Topical corticosteroids are the most common medication prescribed to prevent immunologic rejection after keratoplasty, but there are important differences in the postoperative management protocols (Kharod-Dholakia et al., 2015). Although weaker steroids may have better safety profiles, some patients will require the strongest available drug to control their inflammation (Aydin et al., 2004; Doolabh and Mackinnon, 1999; Fansa et al., 1999; Jost et al., 2000). The most widely prescribed topical corticosteroid in the world is prednisolone acetate 1% (Sinha et al., 2010). Despite their efficacy, the ocular side effects of long-term topical steroid use are well known and include elevated IOP and cataract formation. To address these concerns, alternative immunosuppressants and approaches have been considered and investigated (Cozzi et al., 2017).

One immunomodulatory strategy involves engineering the immune-privileged site at the locus of transplantation. Privileged site engineering would require addressing multiple factors that affect the immune response, including transforming growth factor β (TGF-β), neuropeptides, and maintaining isolation from the immune system. A proposed method for such an approach involves examination and elucidation of the regulatory T cell (T-reg) response to ocular tissue grafts. The eye naturally converts T cells into T-regs, and amplification of this conversion could be beneficial. Additional strategies for engineering an immune-privileged site could include co-transplantation with immunosuppressive stem cells or exosomes. Activation of T-regs can successfully manage graft-versus-host disease, since T-regs and regulatory B cells (B-regs) have both been shown to produce exosomes capable of suppressing inflammation in the spinal cord, brain, and retina. These anti-inflammatory exosomes also extend murine model survival after bone marrow transplantation. A similar exosome delivery mechanism may successfully modulate the immune response to ocular transplantation. However, current ex vivo T-reg production is currently complicated by cost, functionality, and durability. Instead, therapeutics can be aimed to bias the host immune system toward T-reg production in vivo. For example, at very low doses IL-2 triggers phosphorylation of STAT5 in T-regs but not in other T cell populations, enabling selective expansion and activation of T-regs to release modulatory exosomes. Alternatively, because B-regs can also induce T-regs, treatment using B-regs may result in amplified transplant tolerance compared to T-reg therapeutic strategies (Schreiber et al., 2010).

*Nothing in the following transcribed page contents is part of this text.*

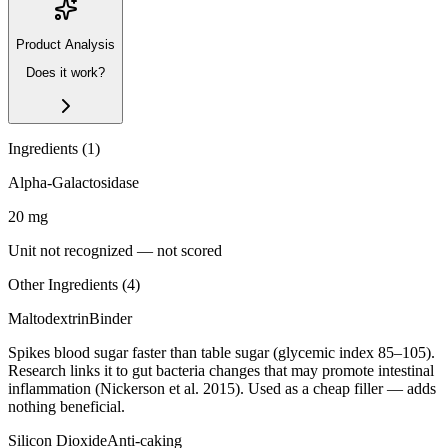
Product Analysis
Does it work?
Ingredients (
1
)
Alpha-Galactosidase
20
mg
Unit not recognized — not scored
Other Ingredients (
4
)
Maltodextrin
Binder
Spikes blood sugar faster than table sugar (glycemic index 85–105).
Research links it to gut bacteria changes that may promote intestinal
inflammation (Nickerson et al. 2015). Used as a cheap filler — adds
nothing beneficial.
Silicon Dioxide
Anti-caking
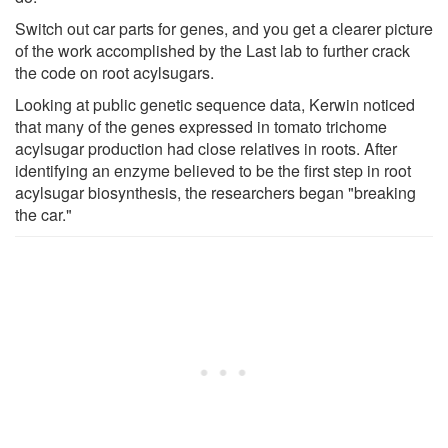
Switch out car parts for genes, and you get a clearer picture
of the work accomplished by the Last lab to further crack
the code on root acylsugars.
Looking at public genetic sequence data, Kerwin noticed
that many of the genes expressed in tomato trichome
acylsugar production had close relatives in roots. After
identifying an enzyme believed to be the first step in root
acylsugar biosynthesis, the researchers began "breaking
the car."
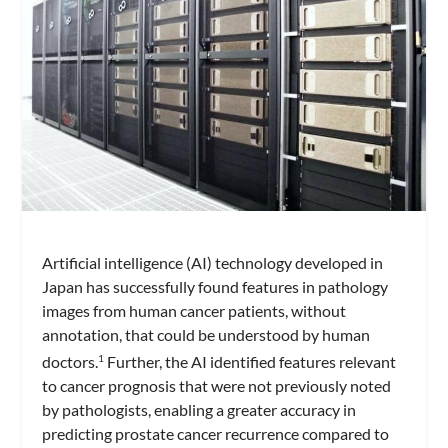
Artificial intelligence (AI) technology developed in
Japan has successfully found features in pathology
images from human cancer patients, without
annotation, that could be understood by human
doctors.
Further, the AI identified features relevant
1
to cancer prognosis that were not previously noted
by pathologists, enabling a greater accuracy in
predicting prostate cancer recurrence compared to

Another strategy for achieving appropriate immune modulation involves the engineering of universal donor cells. Past studies identified FasL secretion as a trigger for apoptosis. To generate a universal donor-type tissue that would defend itself against any immune cell encounter, researchers have engineered FasL-expressing cells (Li et al., 2002). However, this approach was ineffective because these cells activate an inflammatory response and attract neutrophils. A recent publication described the coupling of FasL to islet cells via streptavidin prior to transplantation, and this coupling sufficiently defended against the immune response without triggering an inflammatory reaction. However, researchers have not yet developed this particular strategy further (Yolcu et al., 2011). Rather efforts have been made to generate immune-cloaked stem cell therapies by deleting HLA expression in its entirety by removing beta-2-microglobulin (B2M) and class II transactivator (CIITA) genes which effectively suppresses all HLA-class I and HLA-class II expression, respectively (Koga et al., 2020). However, the suppression of these genes, notably B2M, prevents the surface expression of HLA-E and HLA-G, which leads to enhanced natural killer (NK) cell activity. Strategies to combat this response include forced expression of HLA-E and CD47, known NK inhibitory ligands.

Recently, CRISPR-Cas9 system-specific deletion of only HLA-A/B expression from CD43+ blood cells while retaining minor HLA-class I molecules (unmodified HLA-C/E/F/G) was shown to evade immune rejection from only HLA-C-matched NK cells and T cells, in in vitro and in vivo experiments (Koga et al., 2020).

Taking this one step further, Han et al. targeted for deletion of HLA-A/B/C and CIITA molecules while simultaneously expressing PD-L1, HLA-G, and CD47 to evade immunological responses (Han et al., 2019). However, some residual activation of T cells was still observed in vivo (Han et al., 2019). A challenge moving forward is achieving and evaluating hypoimmunogenicity of genetically engineered pluripotent stem cells while ensuring their safety (reducing the risk of transmittable oncogenic mutations due to loss of MHC observed in other species, e.g., Tasmanian devils) (Zhao et al., 2020). Additional banking strategies targeting common antigens in specific populations would also be an effective strategy at minimizing risk of rejection following the Japanese example of establishing homozygous HLA donor hiPSC banks.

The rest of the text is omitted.